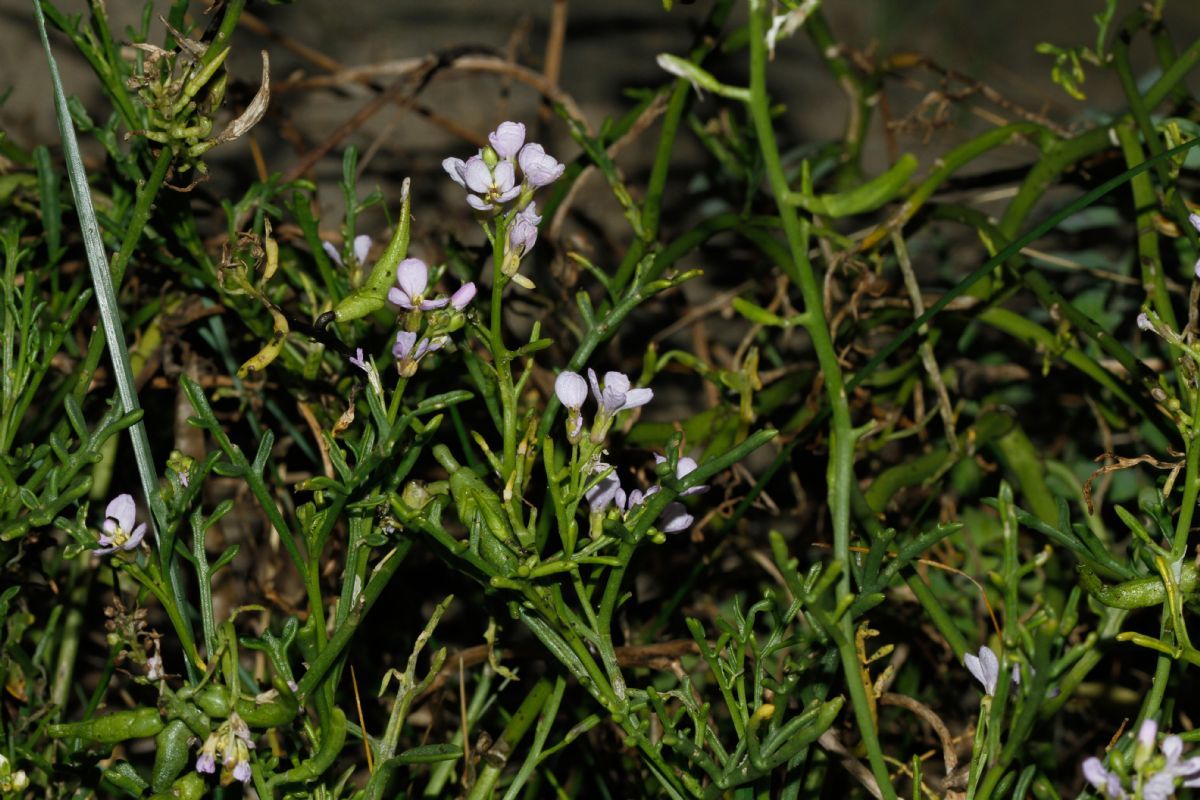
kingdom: Plantae
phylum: Tracheophyta
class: Magnoliopsida
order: Brassicales
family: Brassicaceae
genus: Cakile
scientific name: Cakile maritima
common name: Sea rocket
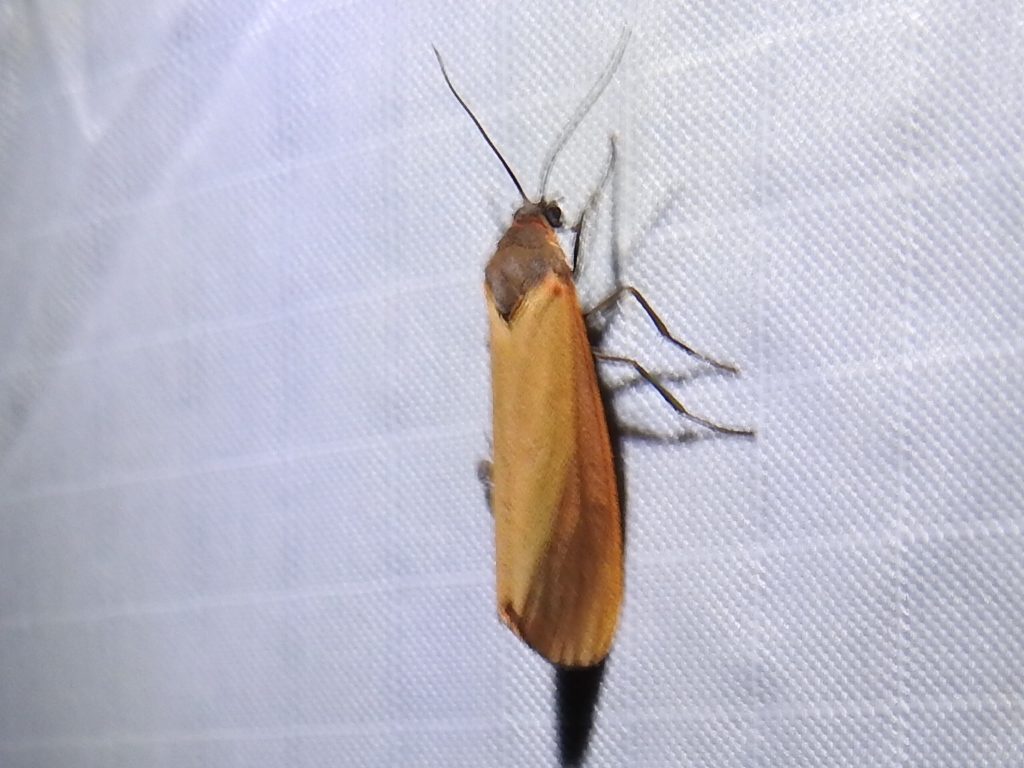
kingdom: Animalia
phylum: Arthropoda
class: Insecta
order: Lepidoptera
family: Erebidae
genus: Virbia
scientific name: Virbia ostenta
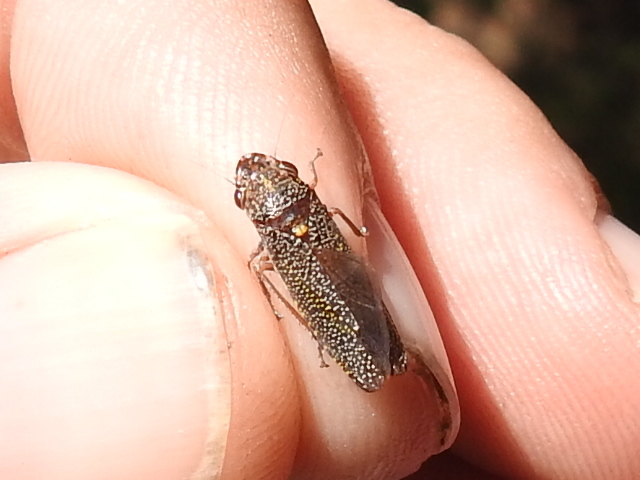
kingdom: Animalia
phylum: Arthropoda
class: Insecta
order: Hemiptera
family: Cicadellidae
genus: Paraulacizes
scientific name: Paraulacizes irrorata
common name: Speckled sharpshooter
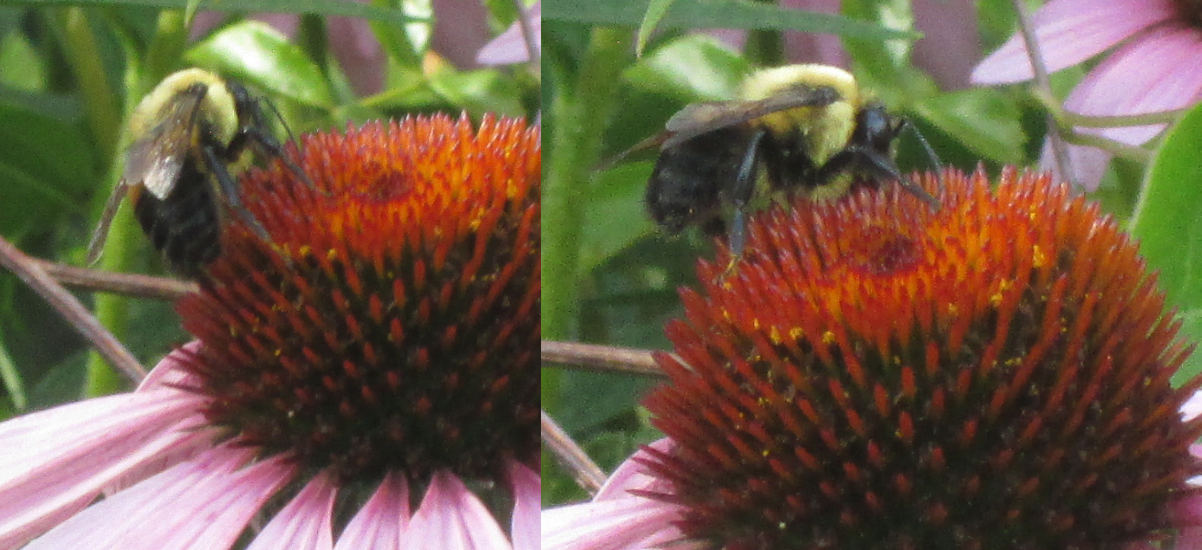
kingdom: Animalia
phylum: Arthropoda
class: Insecta
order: Hymenoptera
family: Apidae
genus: Bombus
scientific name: Bombus griseocollis
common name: Brown-belted bumble bee
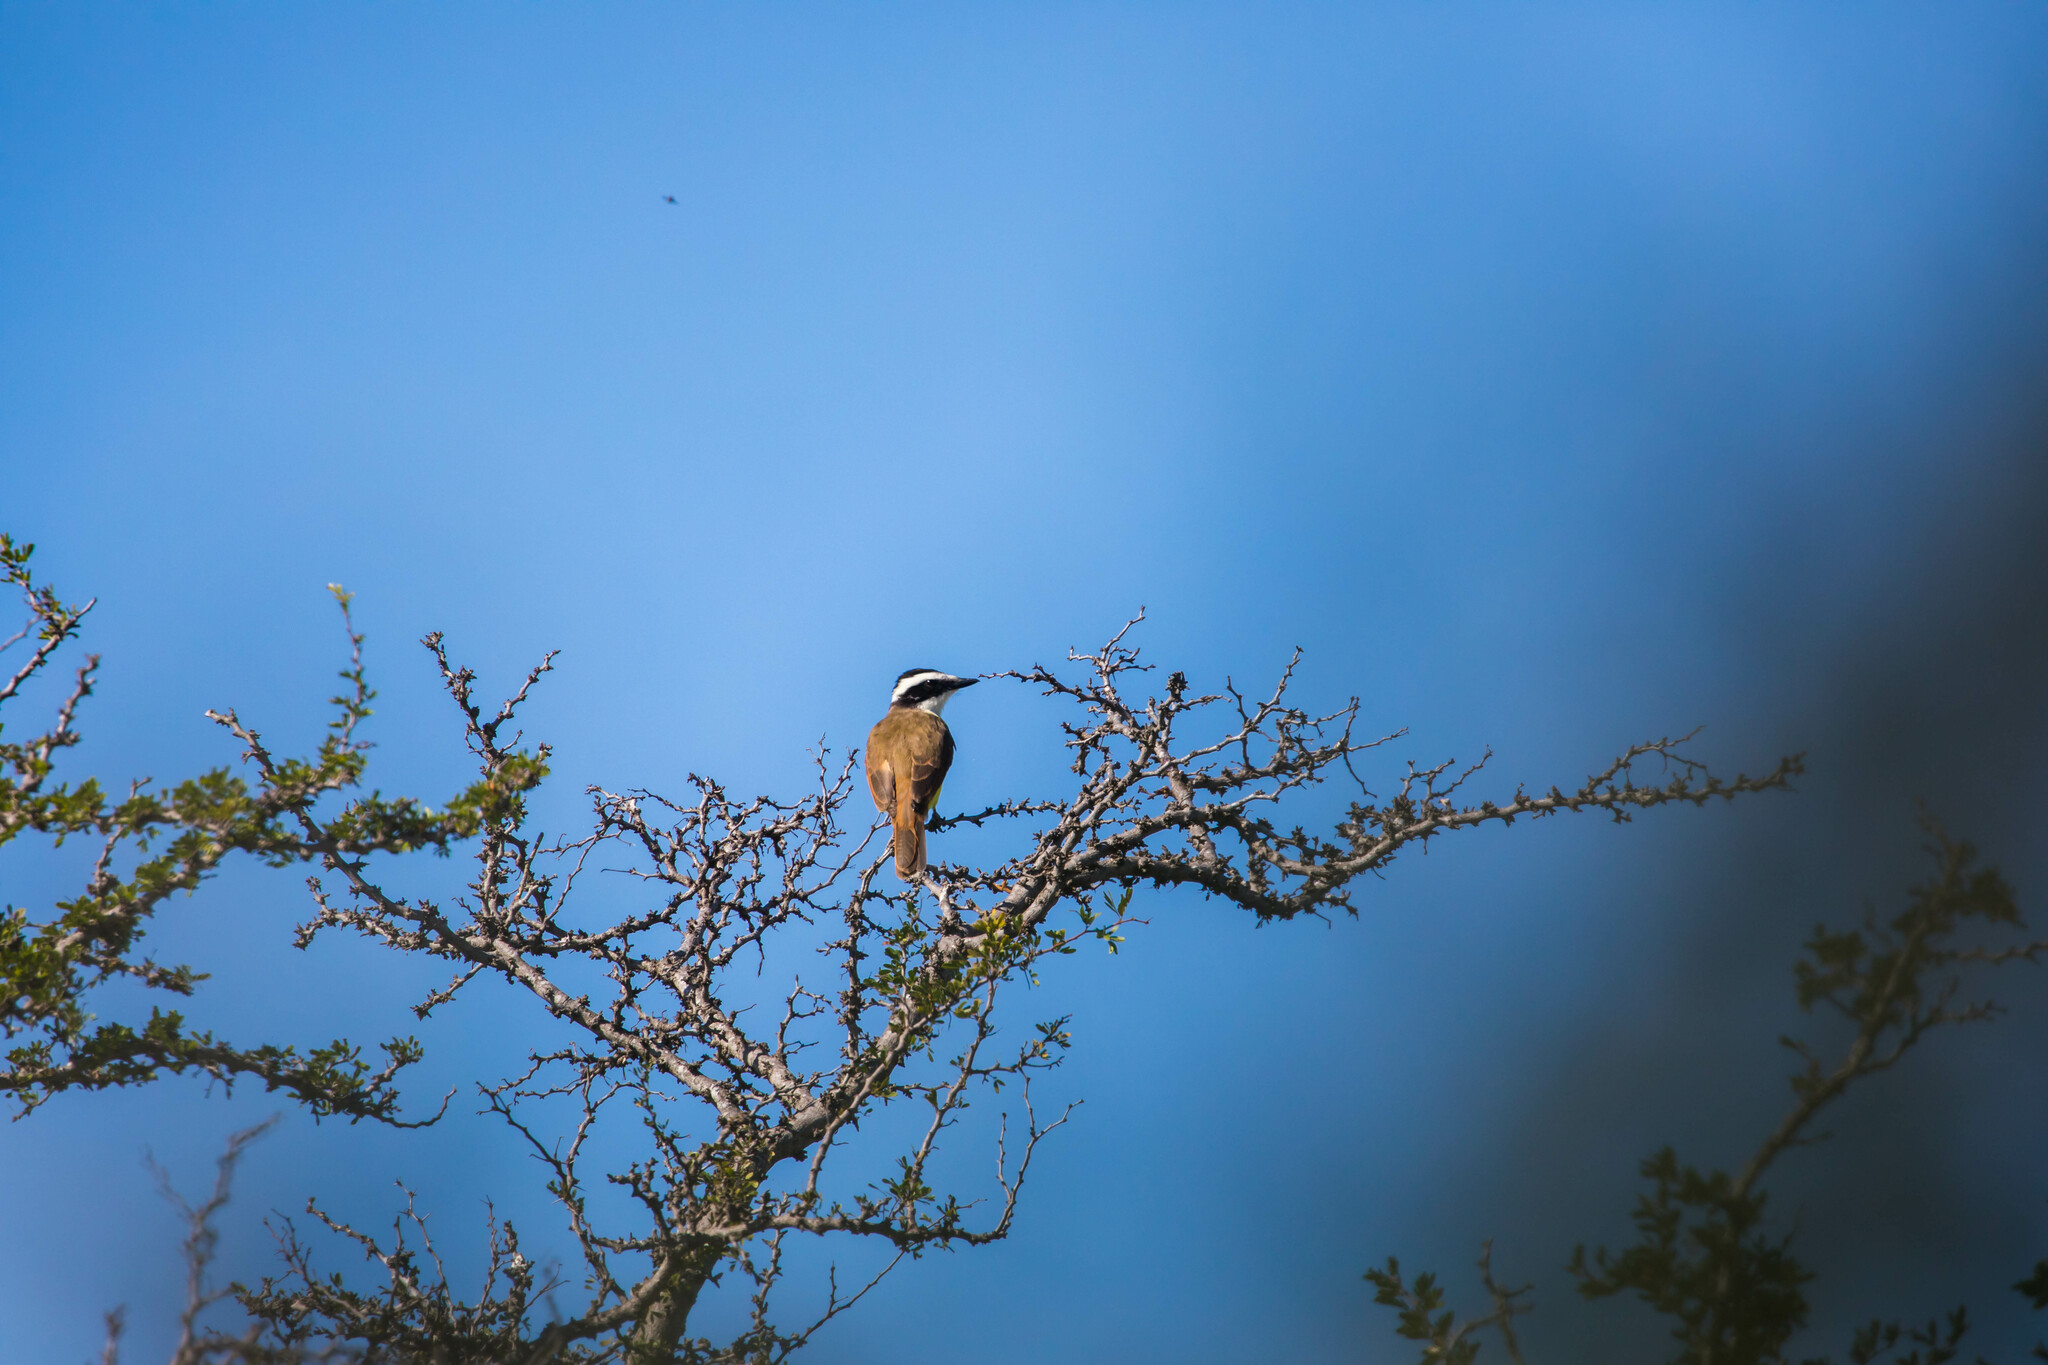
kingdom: Animalia
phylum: Chordata
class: Aves
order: Passeriformes
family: Tyrannidae
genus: Pitangus
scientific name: Pitangus sulphuratus
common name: Great kiskadee
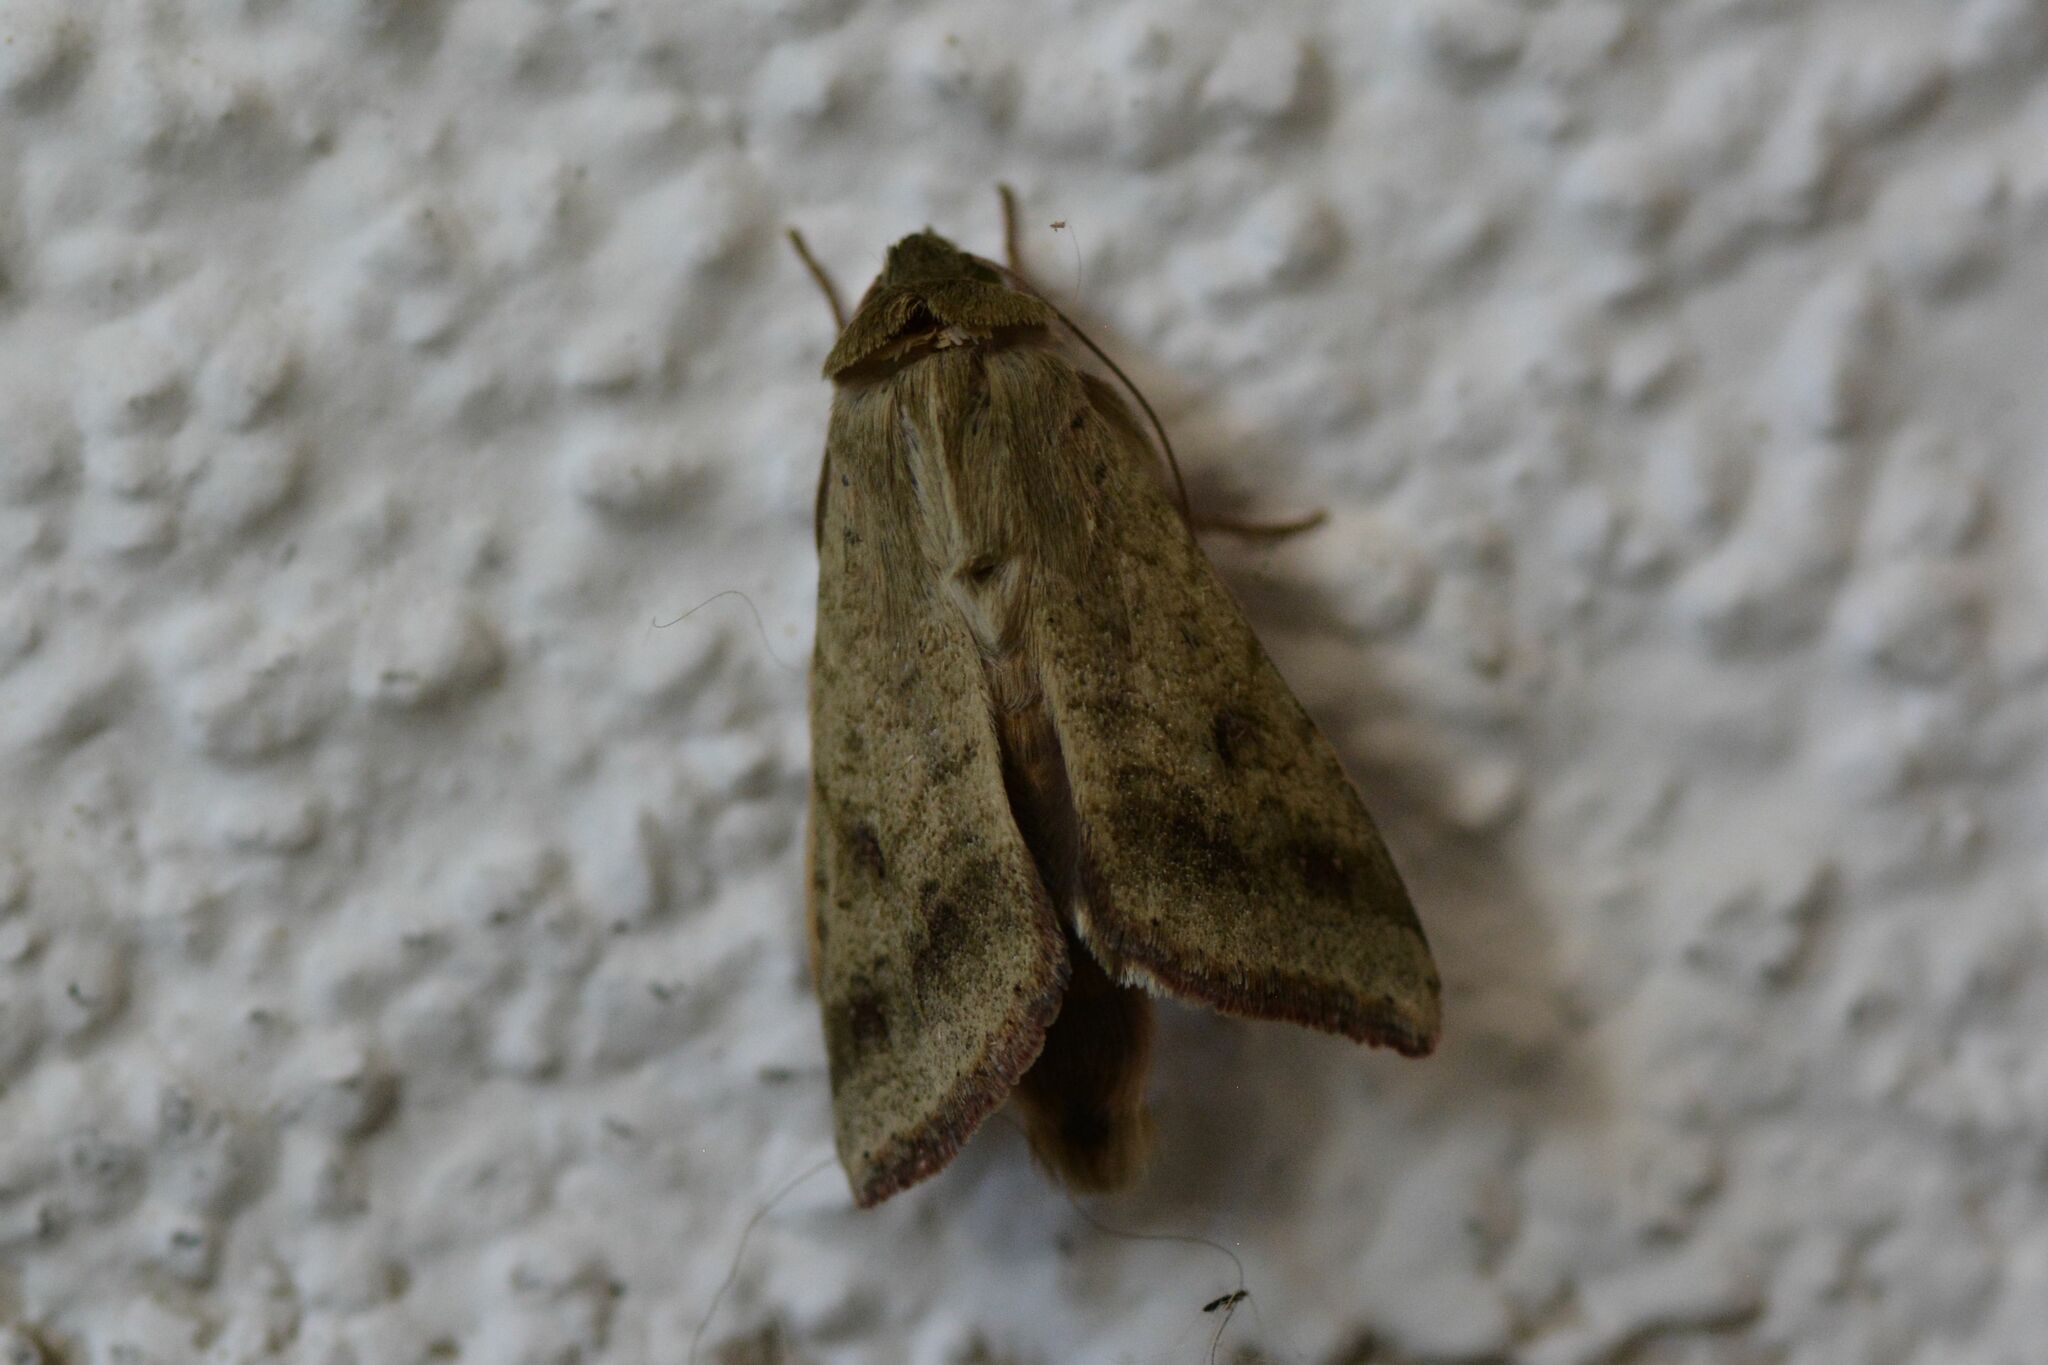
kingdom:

> [Exercise] Transcribe every line of the records word for word, leaving out the pictures.

> [Full solution]
kingdom: Plantae
phylum: Tracheophyta
class: Magnoliopsida
order: Brassicales
family: Brassicaceae
genus: Cakile
scientific name: Cakile maritima
common name: Sea rocket
kingdom: Animalia
phylum: Arthropoda
class: Insecta
order: Lepidoptera
family: Erebidae
genus: Virbia
scientific name: Virbia ostenta
kingdom: Animalia
phylum: Arthropoda
class: Insecta
order: Hemiptera
family: Cicadellidae
genus: Paraulacizes
scientific name: Paraulacizes irrorata
common name: Speckled sharpshooter
kingdom: Animalia
phylum: Arthropoda
class: Insecta
order: Hymenoptera
family: Apidae
genus: Bombus
scientific name: Bombus griseocollis
common name: Brown-belted bumble bee
kingdom: Animalia
phylum: Chordata
class: Aves
order: Passeriformes
family: Tyrannidae
genus: Pitangus
scientific name: Pitangus sulphuratus
common name: Great kiskadee
kingdom:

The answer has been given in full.